# Provided material:

• • • • • • •

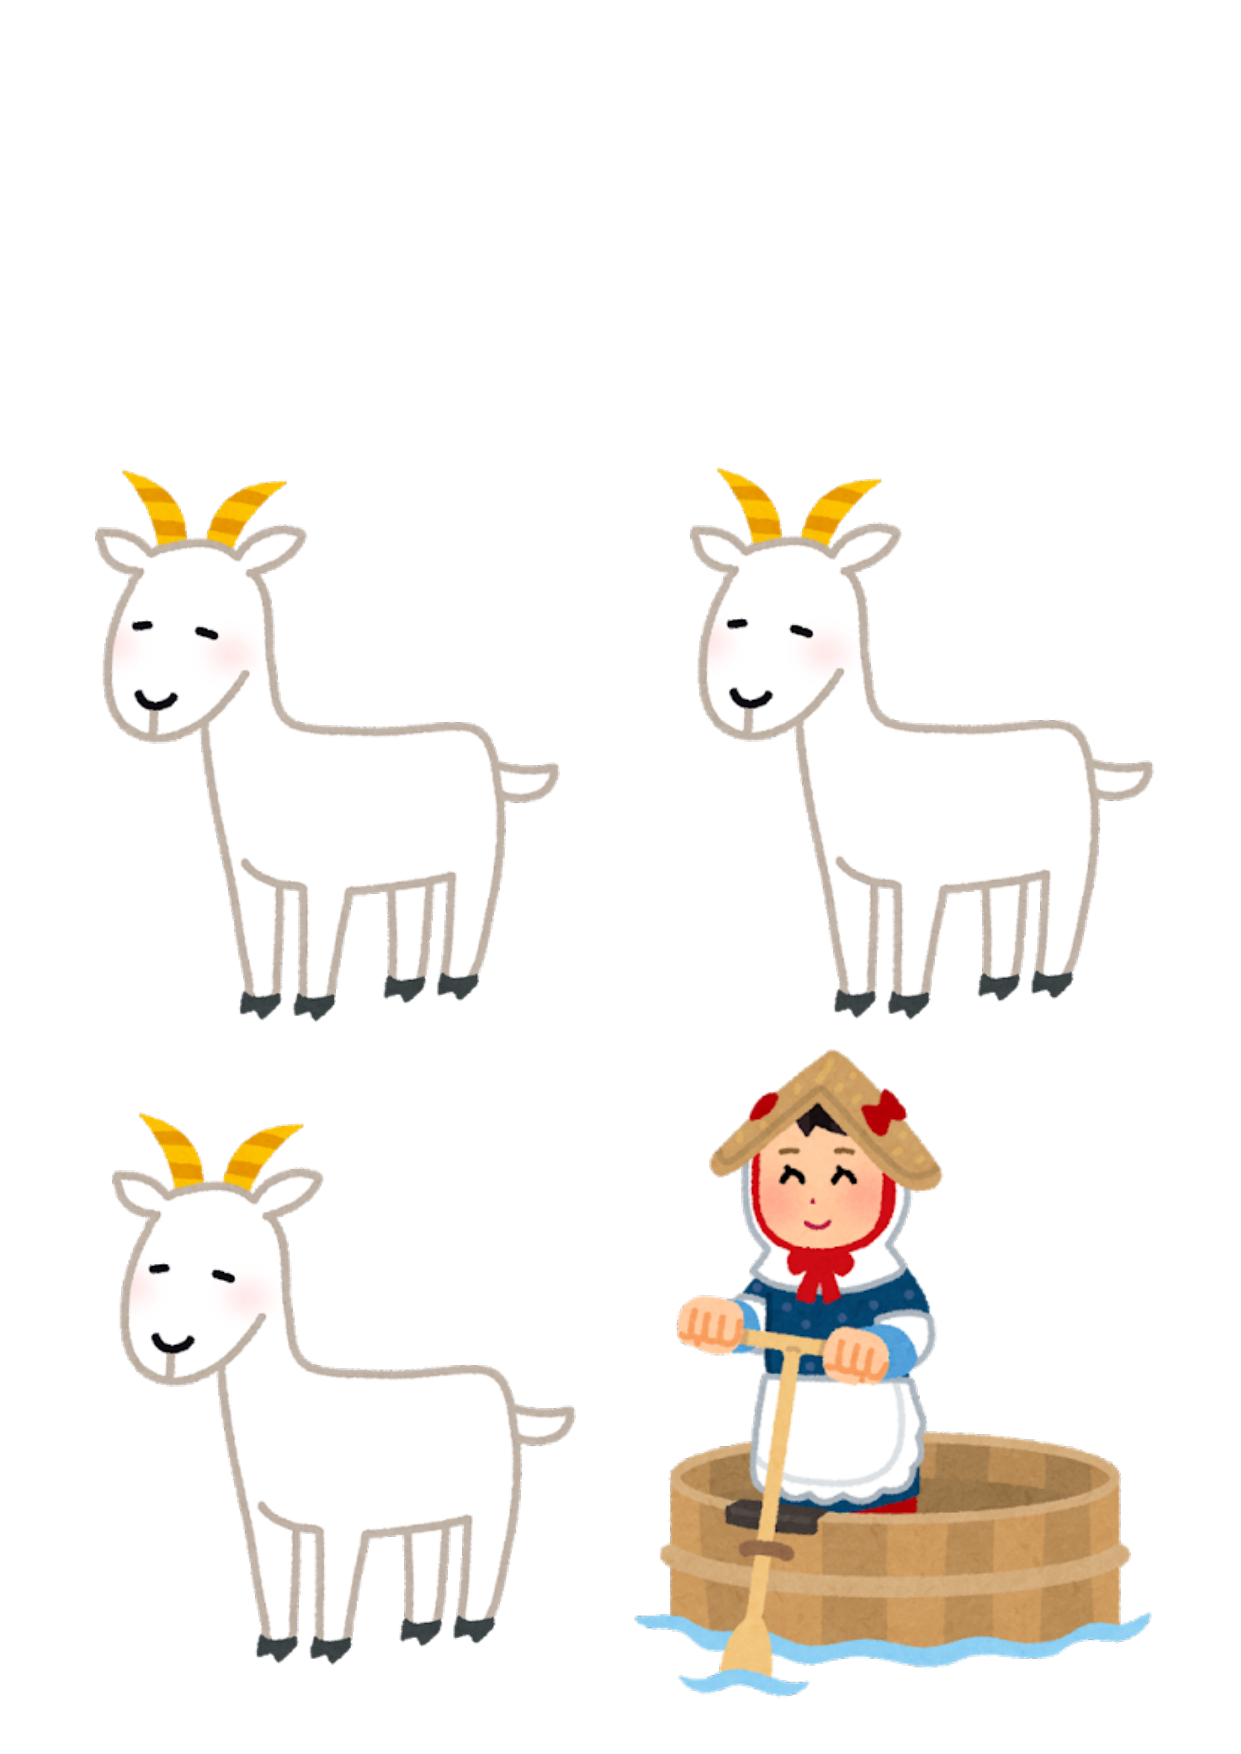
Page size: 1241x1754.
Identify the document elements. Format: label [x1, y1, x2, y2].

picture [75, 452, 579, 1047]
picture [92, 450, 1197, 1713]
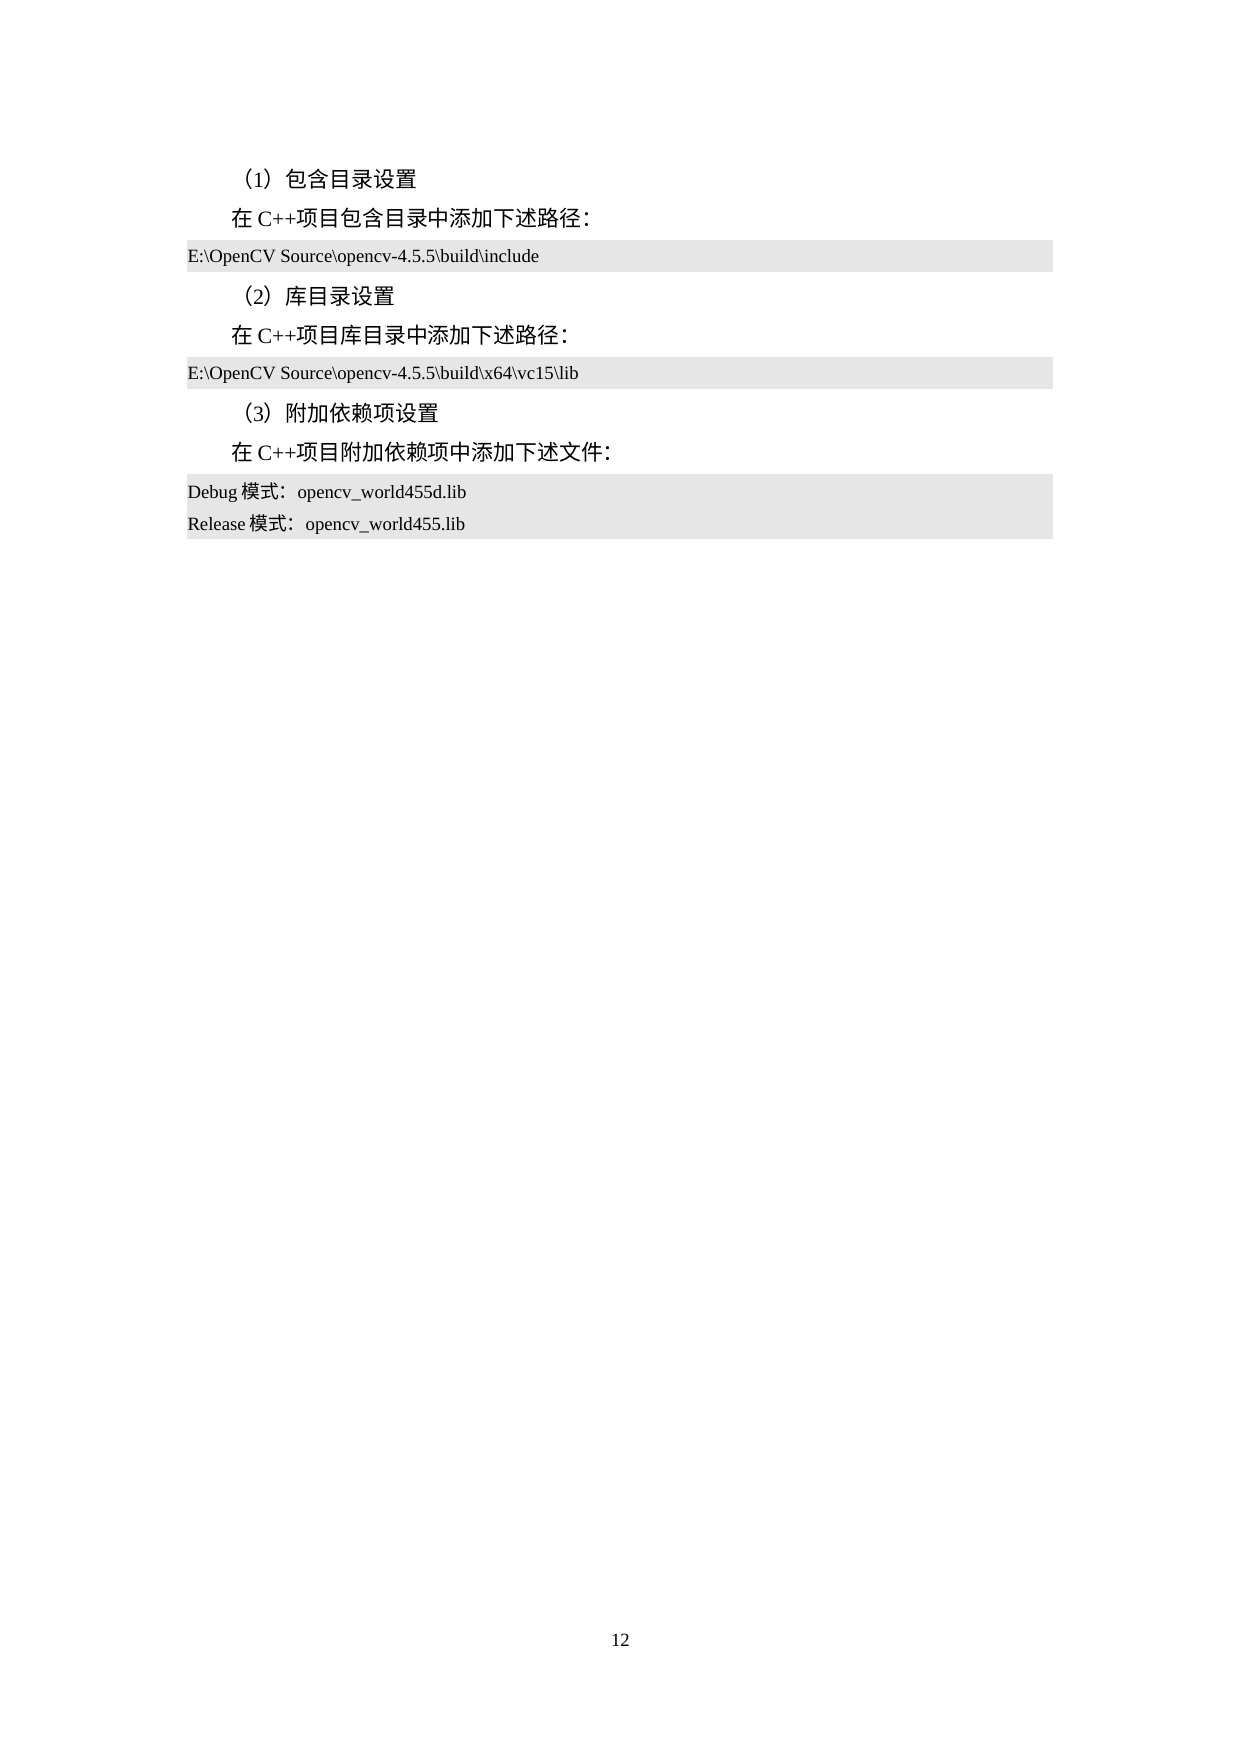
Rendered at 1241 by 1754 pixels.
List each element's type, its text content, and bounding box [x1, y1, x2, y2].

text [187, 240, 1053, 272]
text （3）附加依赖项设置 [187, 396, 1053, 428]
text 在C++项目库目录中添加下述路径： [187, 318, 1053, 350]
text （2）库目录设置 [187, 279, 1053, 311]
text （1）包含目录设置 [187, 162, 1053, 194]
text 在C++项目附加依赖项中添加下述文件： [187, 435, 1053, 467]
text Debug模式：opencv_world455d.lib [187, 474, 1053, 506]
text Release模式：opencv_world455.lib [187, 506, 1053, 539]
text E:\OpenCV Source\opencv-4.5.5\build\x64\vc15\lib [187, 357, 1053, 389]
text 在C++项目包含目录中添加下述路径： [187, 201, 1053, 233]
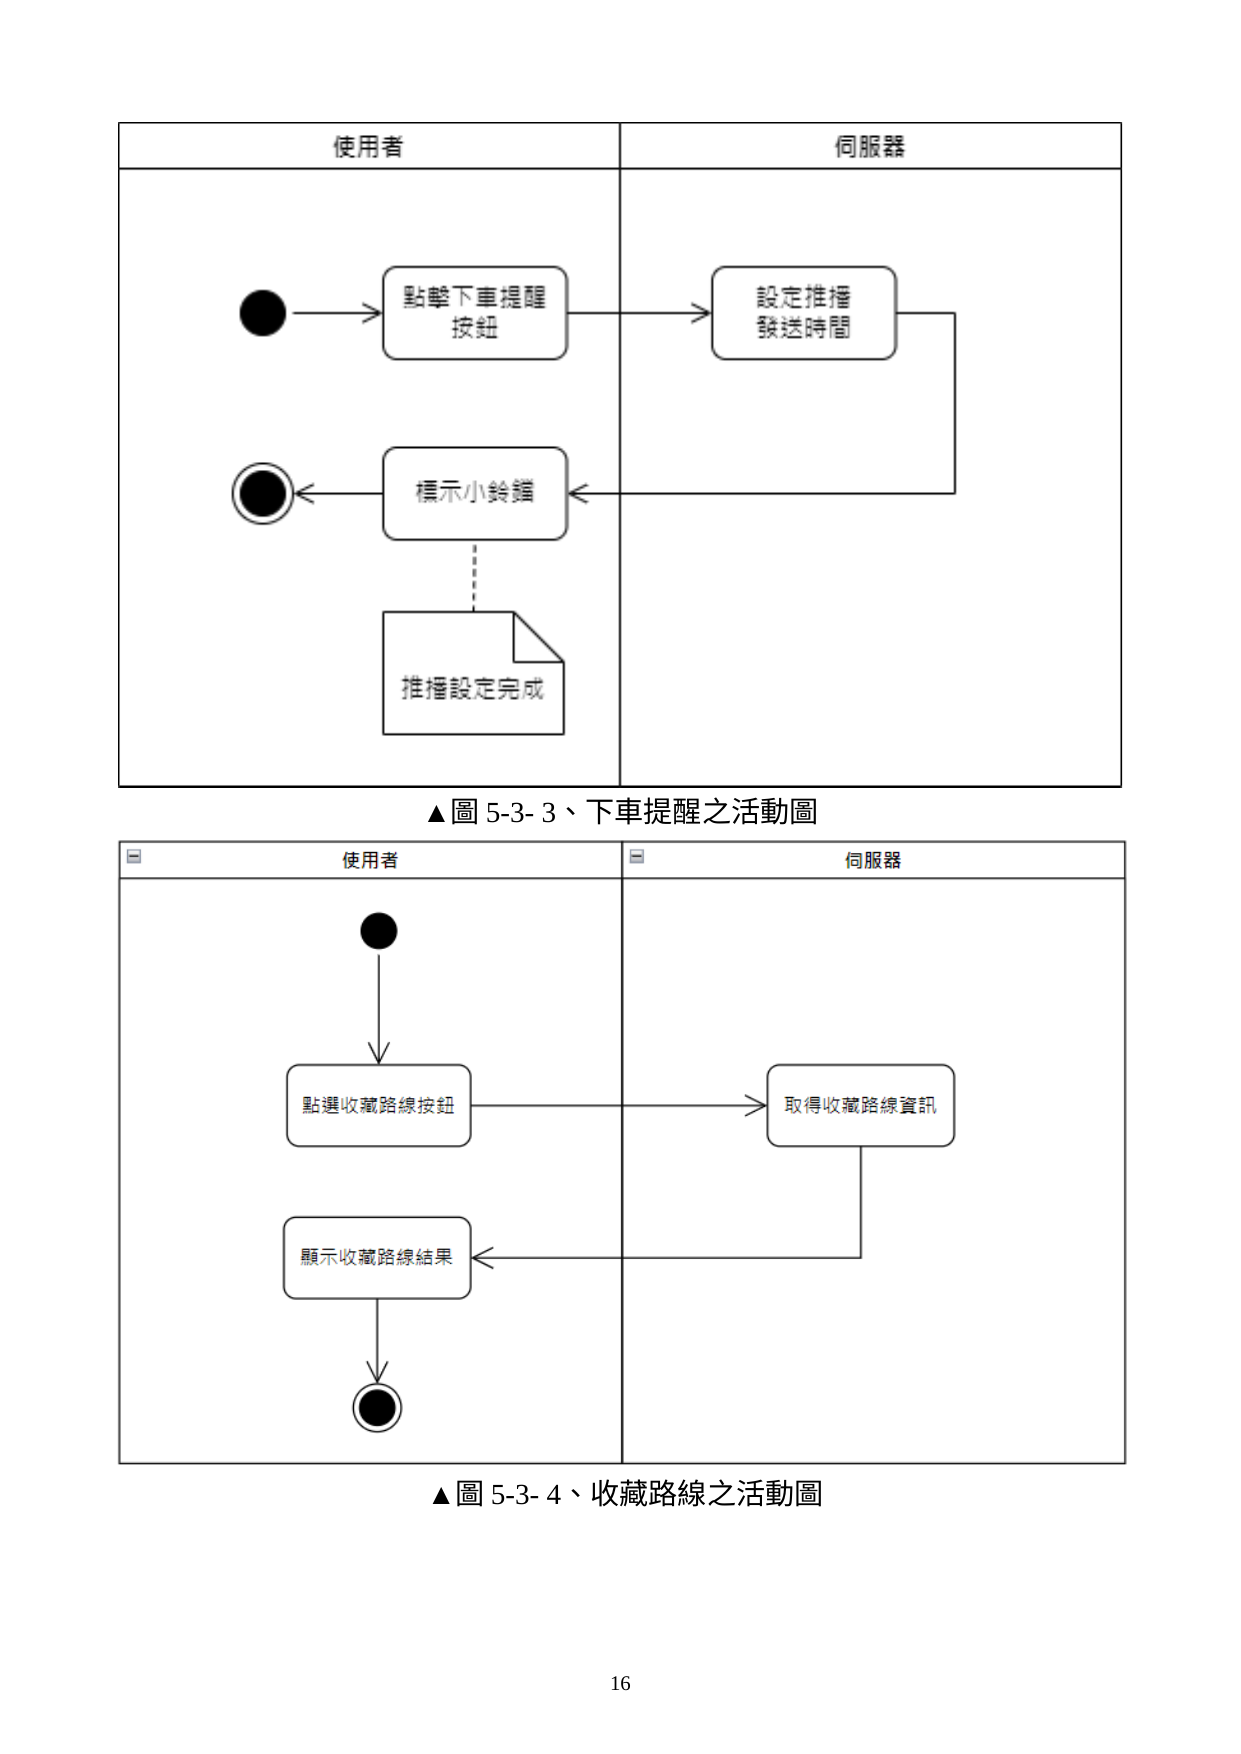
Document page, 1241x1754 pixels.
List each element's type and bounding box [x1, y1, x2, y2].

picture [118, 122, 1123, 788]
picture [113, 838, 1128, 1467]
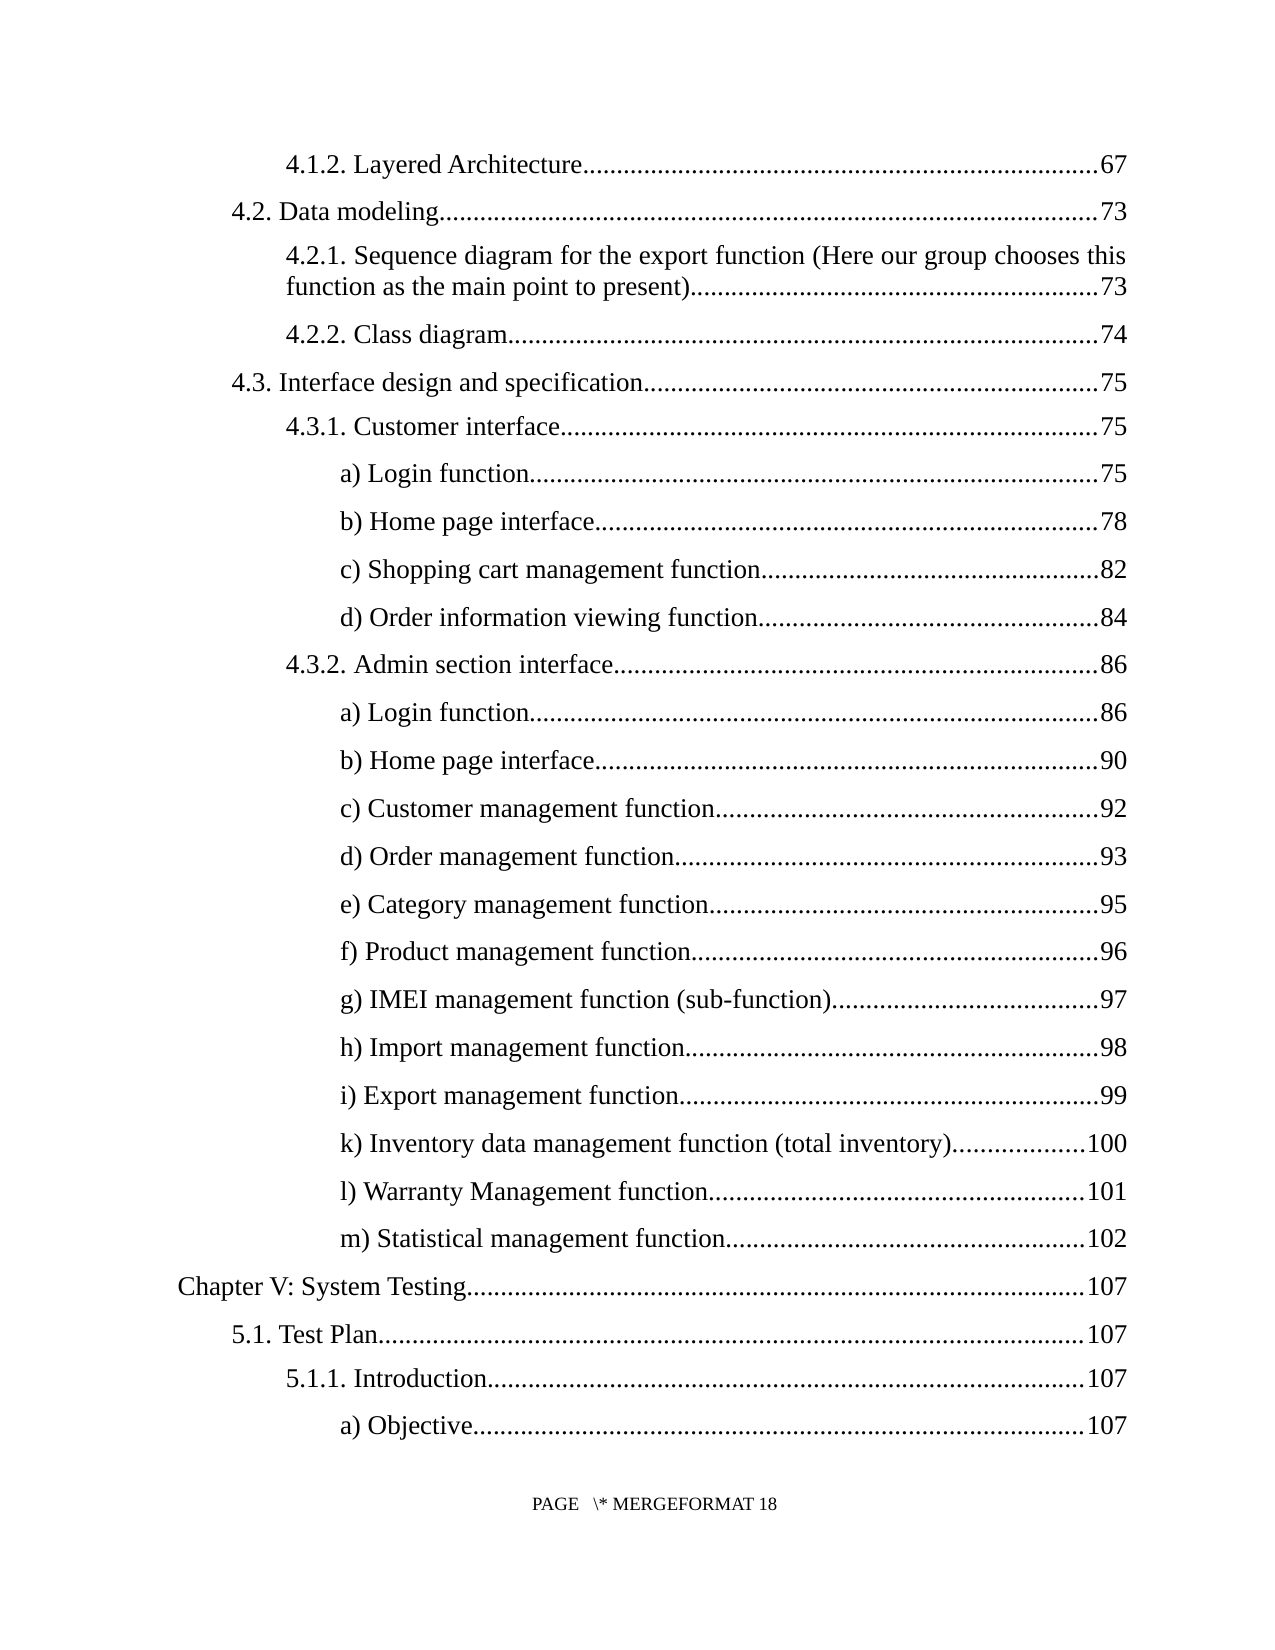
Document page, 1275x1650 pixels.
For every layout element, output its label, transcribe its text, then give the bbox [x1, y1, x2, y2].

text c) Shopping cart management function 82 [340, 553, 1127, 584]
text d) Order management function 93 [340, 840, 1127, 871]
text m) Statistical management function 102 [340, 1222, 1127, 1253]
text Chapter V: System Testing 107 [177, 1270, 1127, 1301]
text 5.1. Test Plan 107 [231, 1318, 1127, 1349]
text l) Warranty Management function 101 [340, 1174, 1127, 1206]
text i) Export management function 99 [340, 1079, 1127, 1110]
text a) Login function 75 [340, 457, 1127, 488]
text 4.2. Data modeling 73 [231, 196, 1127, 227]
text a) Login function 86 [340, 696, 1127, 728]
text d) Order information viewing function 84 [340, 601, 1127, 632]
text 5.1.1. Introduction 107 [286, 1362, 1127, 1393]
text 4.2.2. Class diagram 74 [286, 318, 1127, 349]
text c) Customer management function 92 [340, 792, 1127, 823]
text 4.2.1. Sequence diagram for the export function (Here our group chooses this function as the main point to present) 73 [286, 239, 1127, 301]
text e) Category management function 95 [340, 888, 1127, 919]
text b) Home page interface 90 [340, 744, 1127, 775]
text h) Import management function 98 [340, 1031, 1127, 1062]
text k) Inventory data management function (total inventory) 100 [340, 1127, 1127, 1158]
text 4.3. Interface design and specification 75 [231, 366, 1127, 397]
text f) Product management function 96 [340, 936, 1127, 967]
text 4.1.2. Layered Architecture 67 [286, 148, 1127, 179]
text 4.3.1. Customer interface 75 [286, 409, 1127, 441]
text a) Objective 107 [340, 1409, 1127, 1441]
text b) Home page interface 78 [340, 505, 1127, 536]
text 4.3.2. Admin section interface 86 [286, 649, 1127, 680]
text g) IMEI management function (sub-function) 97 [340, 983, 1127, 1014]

• • • • • • •

# Directive:
Output exactly the lines from the first line of the records through the line containing "Document page, 1275x1650 pixels.". Leave out every picture.

# Answer to the exercise:
Page size: 1241x1754.
Identify the document elements. Format: label [x1, y1, x2, y2].

picture [75, 452, 579, 1047]
picture [92, 450, 1197, 1713]
Rendered at 1241 by 1754 pixels.
List each element's type, its text content, and bounding box [x1, y1, x2, y2].

text [187, 240, 1053, 272]
text （3）附加依赖项设置 [187, 396, 1053, 428]
text 在C++项目库目录中添加下述路径： [187, 318, 1053, 350]
text （2）库目录设置 [187, 279, 1053, 311]
text （1）包含目录设置 [187, 162, 1053, 194]
text 在C++项目附加依赖项中添加下述文件： [187, 435, 1053, 467]
text Debug模式：opencv_world455d.lib [187, 474, 1053, 506]
text Release模式：opencv_world455.lib [187, 506, 1053, 539]
text E:\OpenCV Source\opencv-4.5.5\build\x64\vc15\lib [187, 357, 1053, 389]
text 在C++项目包含目录中添加下述路径： [187, 201, 1053, 233]
Document page, 1241x1754 pixels.
List each element's type and bounding box [x1, y1, x2, y2].

picture [118, 122, 1123, 788]
picture [113, 838, 1128, 1467]
Document page, 1275x1650 pixels.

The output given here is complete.